Activity - Repeat each entry exactly. Drop every image.

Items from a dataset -
═══

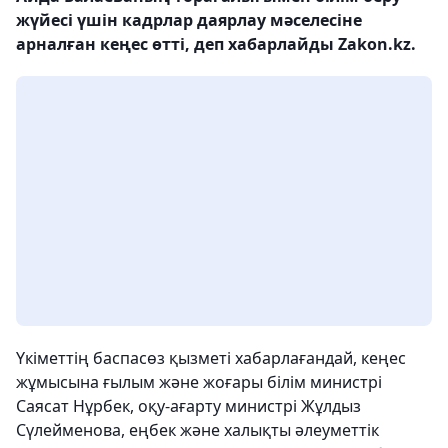
жүйесі үшін кадрлар даярлау мәселесіне
арналған кеңес өтті, деп хабарлайды Zakon.kz.
Үкіметтің баспасөз қызметі хабарлағандай, кеңес
жұмысына ғылым және жоғары білім министрі
Саясат Нұрбек, оқу-ағарту министрі Жұлдыз
Сүлейменова, еңбек және халықты әлеуметтік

═══

Solution to this problem -
жүйесі үшін кадрлар даярлау мәселесіне
арналған кеңес өтті, деп хабарлайды Zakon.kz.
Үкіметтің баспасөз қызметі хабарлағандай, кеңес
жұмысына ғылым және жоғары білім министрі
Саясат Нұрбек, оқу-ағарту министрі Жұлдыз
Сүлейменова, еңбек және халықты әлеуметтік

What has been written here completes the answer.